At the same time, Portugal also continued to consolidate its financial credibility. The main rating agencies maintained a positive outlook, reflected in two upward revisions of the sovereign rating, first by S&P, which raised it to “A”, followed by Fitch, which upgraded the rating to “A” with a stable outlook. These decisions highlighted the consistent trajectory in reduction of public debt, the maintenance of budgetary balances, economic resilience, and the strength of exports.
In August, the PSI surpassed the 8,000-point mark for the first time since April 2011 and closed the year well above that level. The index posted year-on-year gains above most European counterparts – the highest increase since 2009 – except for the Polish WIG 20 (+45.3%) and the Spanish IBEX 35 (+49.3%), supported by the relative stability of the national economy and the aforementioned upgrades to Portugal’s sovereign rating by the main rating agencies.
As of September, in Euronext’s periodic review, the PSI started to include 16 listed companies, with Teixeira Duarte returning to the main Portuguese index.
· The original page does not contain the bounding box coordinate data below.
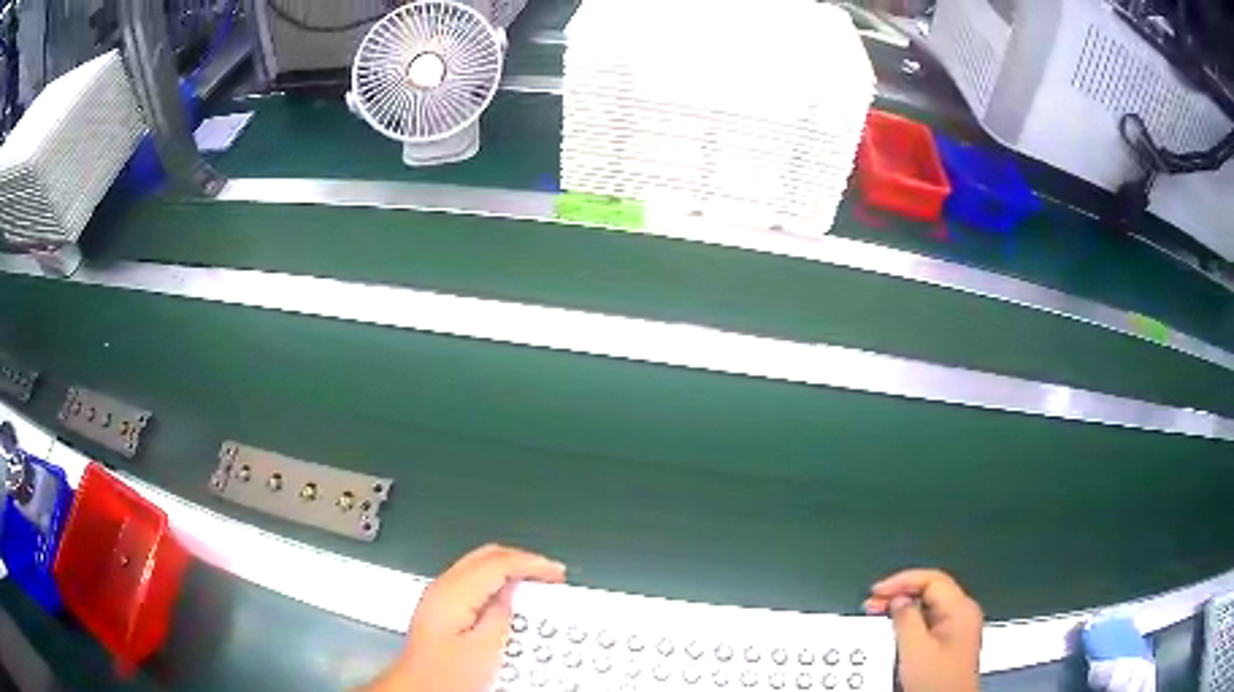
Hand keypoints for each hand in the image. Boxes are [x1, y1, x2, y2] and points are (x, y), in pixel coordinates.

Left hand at [360, 544, 566, 691]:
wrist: (419, 688)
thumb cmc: (445, 675)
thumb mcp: (484, 650)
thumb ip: (500, 615)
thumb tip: (512, 592)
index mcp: (453, 593)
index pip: (497, 562)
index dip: (530, 563)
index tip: (555, 573)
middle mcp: (442, 587)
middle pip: (486, 556)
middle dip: (521, 560)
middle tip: (549, 574)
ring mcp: (439, 596)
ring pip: (479, 566)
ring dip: (509, 570)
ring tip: (535, 584)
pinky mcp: (442, 608)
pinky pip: (474, 581)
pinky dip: (497, 582)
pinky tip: (510, 598)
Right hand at [864, 569, 982, 691]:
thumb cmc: (935, 681)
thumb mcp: (915, 650)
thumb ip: (906, 619)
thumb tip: (898, 599)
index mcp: (961, 609)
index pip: (932, 580)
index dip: (902, 581)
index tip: (876, 592)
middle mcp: (963, 614)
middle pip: (931, 591)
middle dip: (900, 594)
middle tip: (872, 604)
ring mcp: (958, 629)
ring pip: (928, 607)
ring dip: (903, 609)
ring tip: (878, 616)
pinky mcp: (950, 643)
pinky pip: (929, 622)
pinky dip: (909, 622)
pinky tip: (894, 631)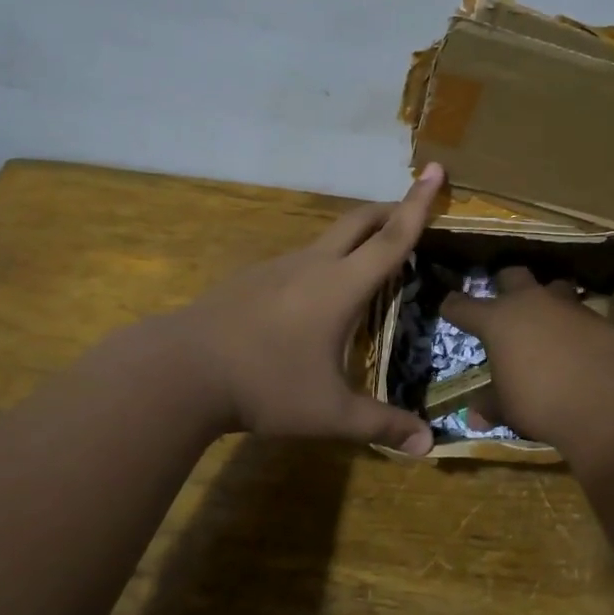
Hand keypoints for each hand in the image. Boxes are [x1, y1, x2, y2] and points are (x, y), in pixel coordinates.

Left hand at [167, 164, 444, 454]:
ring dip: (355, 239)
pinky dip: (323, 263)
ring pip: (327, 239)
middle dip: (389, 209)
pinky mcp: (251, 279)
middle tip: (411, 211)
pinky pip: (299, 260)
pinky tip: (313, 300)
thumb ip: (380, 425)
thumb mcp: (329, 413)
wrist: (179, 370)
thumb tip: (427, 445)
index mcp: (340, 285)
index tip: (434, 168)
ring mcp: (276, 268)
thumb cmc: (265, 385)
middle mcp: (312, 265)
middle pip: (359, 221)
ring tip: (369, 264)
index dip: (418, 204)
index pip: (392, 238)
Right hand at [441, 267, 613, 454]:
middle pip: (511, 275)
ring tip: (545, 319)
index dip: (453, 307)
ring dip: (545, 299)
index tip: (448, 307)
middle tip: (502, 303)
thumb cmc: (542, 402)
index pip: (462, 306)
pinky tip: (576, 343)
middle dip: (504, 285)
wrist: (609, 401)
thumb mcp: (508, 408)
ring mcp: (566, 305)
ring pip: (551, 286)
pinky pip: (579, 311)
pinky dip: (573, 323)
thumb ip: (490, 405)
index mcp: (497, 320)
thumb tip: (473, 416)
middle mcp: (530, 302)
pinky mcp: (598, 317)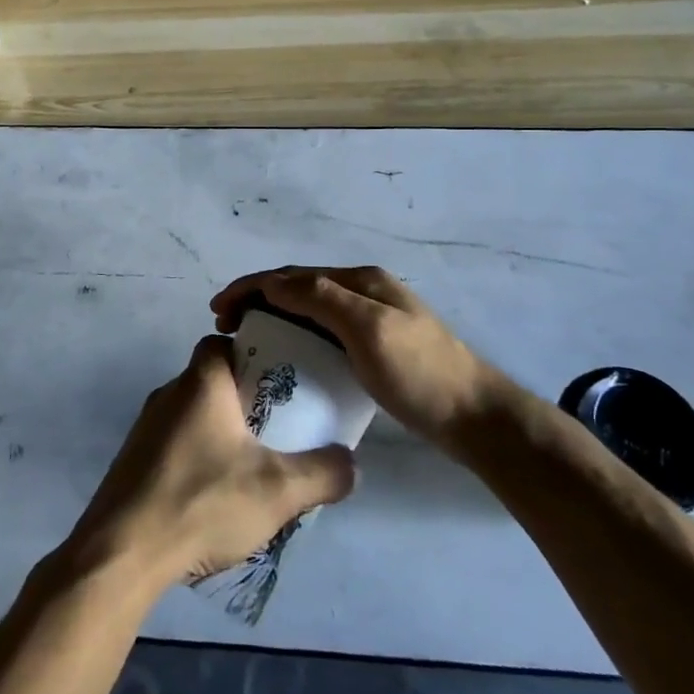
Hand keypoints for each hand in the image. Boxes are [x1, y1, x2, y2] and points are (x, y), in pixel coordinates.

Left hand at [64, 336, 355, 591]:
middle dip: (245, 397)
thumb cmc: (202, 502)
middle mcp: (169, 393)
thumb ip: (323, 473)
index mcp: (200, 382)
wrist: (122, 552)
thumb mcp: (278, 491)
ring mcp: (146, 427)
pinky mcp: (134, 461)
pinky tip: (215, 493)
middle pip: (212, 379)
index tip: (279, 380)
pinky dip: (198, 455)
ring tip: (252, 464)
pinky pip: (175, 443)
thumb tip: (351, 462)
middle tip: (277, 428)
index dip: (251, 352)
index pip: (222, 342)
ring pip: (193, 413)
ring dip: (221, 430)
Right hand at [212, 266, 506, 452]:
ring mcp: (370, 320)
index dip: (251, 286)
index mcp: (360, 281)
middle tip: (225, 326)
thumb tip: (272, 282)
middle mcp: (362, 292)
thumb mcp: (368, 329)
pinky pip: (323, 332)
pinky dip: (296, 336)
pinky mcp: (374, 348)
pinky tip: (287, 356)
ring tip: (247, 339)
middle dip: (257, 299)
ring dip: (274, 317)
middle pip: (298, 287)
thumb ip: (321, 298)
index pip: (292, 275)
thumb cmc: (419, 373)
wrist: (475, 418)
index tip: (218, 310)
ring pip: (309, 310)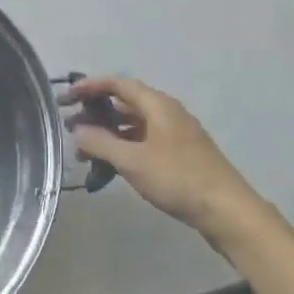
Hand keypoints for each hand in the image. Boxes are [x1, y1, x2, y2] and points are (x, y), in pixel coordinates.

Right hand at [61, 76, 264, 243]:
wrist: (226, 210)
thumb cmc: (178, 178)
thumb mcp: (133, 161)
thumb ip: (101, 143)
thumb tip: (77, 130)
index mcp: (157, 104)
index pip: (118, 83)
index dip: (90, 86)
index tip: (66, 97)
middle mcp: (167, 112)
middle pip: (125, 103)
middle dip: (96, 113)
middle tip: (70, 127)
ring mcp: (175, 134)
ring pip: (134, 125)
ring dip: (108, 134)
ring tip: (85, 152)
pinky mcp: (180, 155)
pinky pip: (144, 142)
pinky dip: (124, 148)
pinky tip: (111, 167)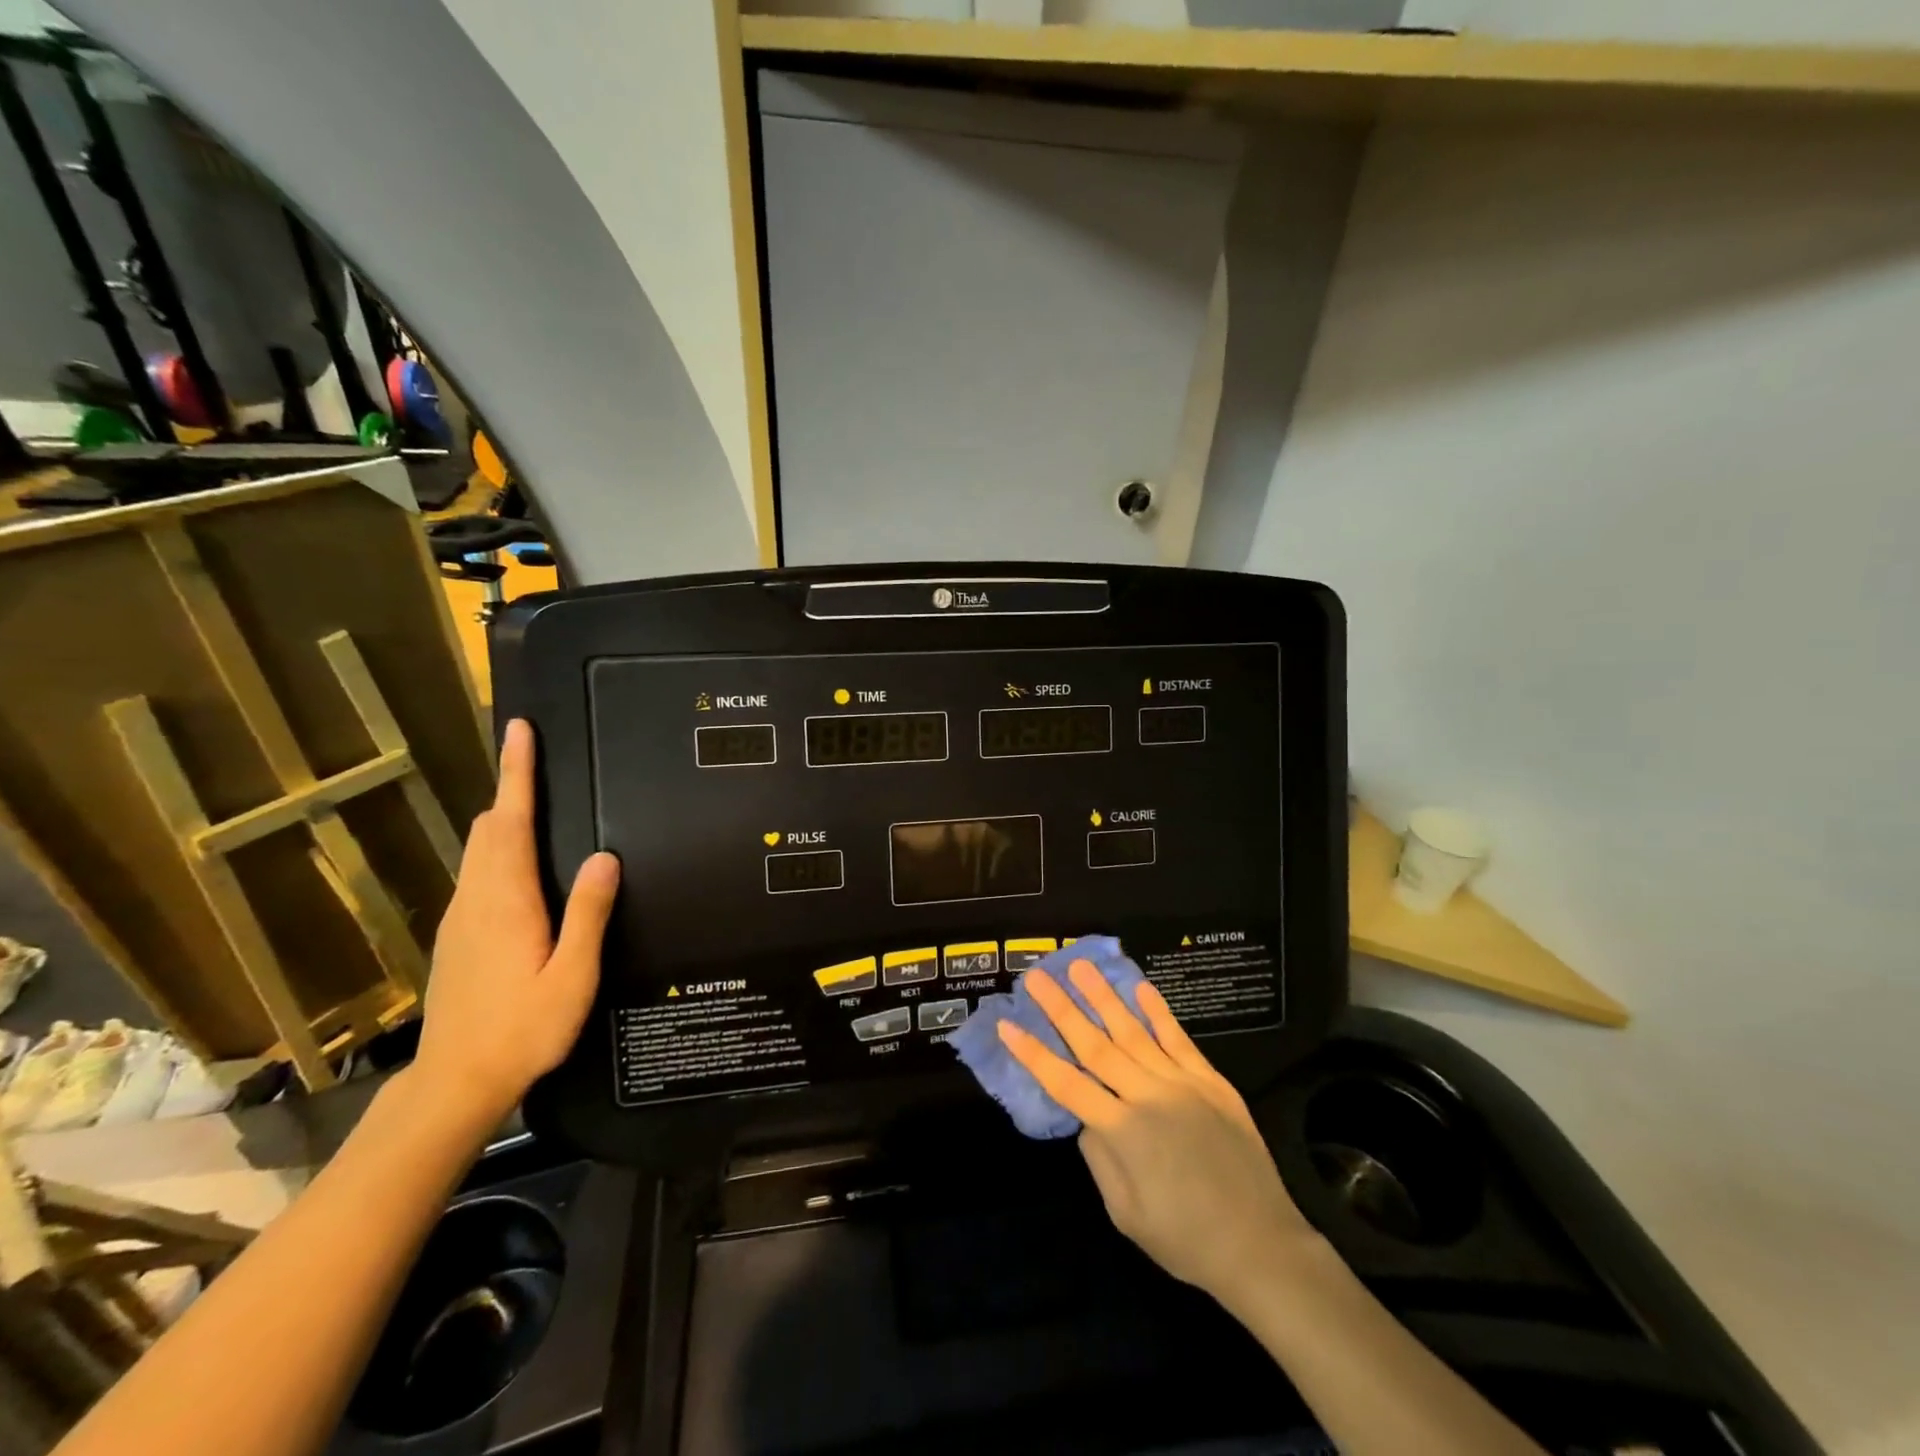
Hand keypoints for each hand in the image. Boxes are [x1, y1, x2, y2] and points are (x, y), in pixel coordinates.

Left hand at [410, 718, 619, 1129]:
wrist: (455, 1083)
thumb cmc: (523, 1030)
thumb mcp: (573, 975)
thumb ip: (588, 913)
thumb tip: (605, 856)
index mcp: (507, 901)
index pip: (510, 821)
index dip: (517, 773)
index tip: (521, 731)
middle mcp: (476, 899)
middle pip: (489, 828)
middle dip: (510, 788)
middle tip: (536, 759)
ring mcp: (460, 917)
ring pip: (479, 849)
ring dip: (503, 817)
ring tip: (533, 800)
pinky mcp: (456, 935)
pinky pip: (478, 873)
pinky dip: (496, 847)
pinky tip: (518, 863)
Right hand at [999, 962, 1314, 1302]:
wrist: (1261, 1245)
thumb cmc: (1185, 1240)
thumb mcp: (1126, 1213)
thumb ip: (1100, 1159)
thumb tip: (1087, 1117)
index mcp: (1123, 1133)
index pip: (1065, 1082)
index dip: (1032, 1053)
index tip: (1007, 1023)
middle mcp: (1148, 1097)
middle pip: (1095, 1045)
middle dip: (1062, 1008)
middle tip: (1037, 976)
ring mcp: (1182, 1084)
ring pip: (1134, 1031)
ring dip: (1104, 996)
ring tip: (1081, 966)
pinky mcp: (1211, 1081)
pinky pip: (1179, 1039)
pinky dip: (1159, 1011)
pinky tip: (1141, 986)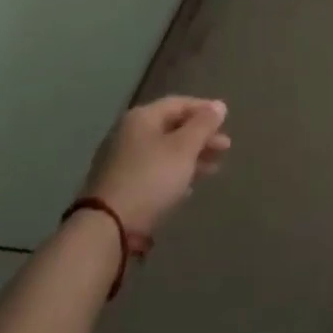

The performance of the Portuguese market was bolstered by strong appreciation in the banking and construction sectors. The latter, within the PSI, experienced a period of exceptional growth. Approval of the 2026 State Budget, in which the government reaffirmed its commitment to moving forward with previously planned structural projects – including the high-speed railway, the expansion of Lisbon and Porto airports, and the development of port concessions – served as a catalyst for a significant increase in prices.
In December, the PSI index closed at 8,263.65 points, up 29.6% compared to the same period in 2024.
In short, and despite the challenging political environment – with the fall of the government and subsequent snap elections – the Portuguese market showed resilience, reflecting confidence in institutional stability and continuity in macroeconomic policies.
Jerónimo Martins share price performance
The most significant movements in Jerónimo Martins’s share price in 2025 reflected, above all, the market’s reaction to quarterly results, adjustments to investor expectations on food consumption trends and the impacts of the substantial wage increases, while operating in highly competitive markets, particularly in Poland.
The year closed with a share price of 20.26 euros, representing a 9.8% increase compared to the previous year’s closing price.
During 2025, the volume of transactions on Euronext Lisbon was around 172 million shares (19% less than in 2024), corresponding to a daily average of around 676 thousand shares. The average share price was 20.78 euros (up 10.1% year-on-year).
Jerónimo Martins shares represented the equivalent of 8.8% (that is, approximately 4 billion euros) of the total number of shares traded on the PSI.
In terms of market capitalisation, Jerónimo Martins ended the year in third place, with 12.7 billion euros (11.6 billion euros in 2024), and a relative weight of 10.1% in the index (compared to 11.5% in 2024).
The Company is one of the three Portuguese companies listed on the Euronext100 index, slightly decreasing its weight to 0.28% (from 0.32% in 2024).
Analysts
Since August 2025, there have been 25 analysts actively covering Jerónimo Martins shares.
The average target price attributed by these analysts was 25.16 euros, 24.2% above the closing price on 31 December 2025 and 18.7% above that of the previous year.
The evolution of recommendations and price targets issued by the various institutions is available on our website.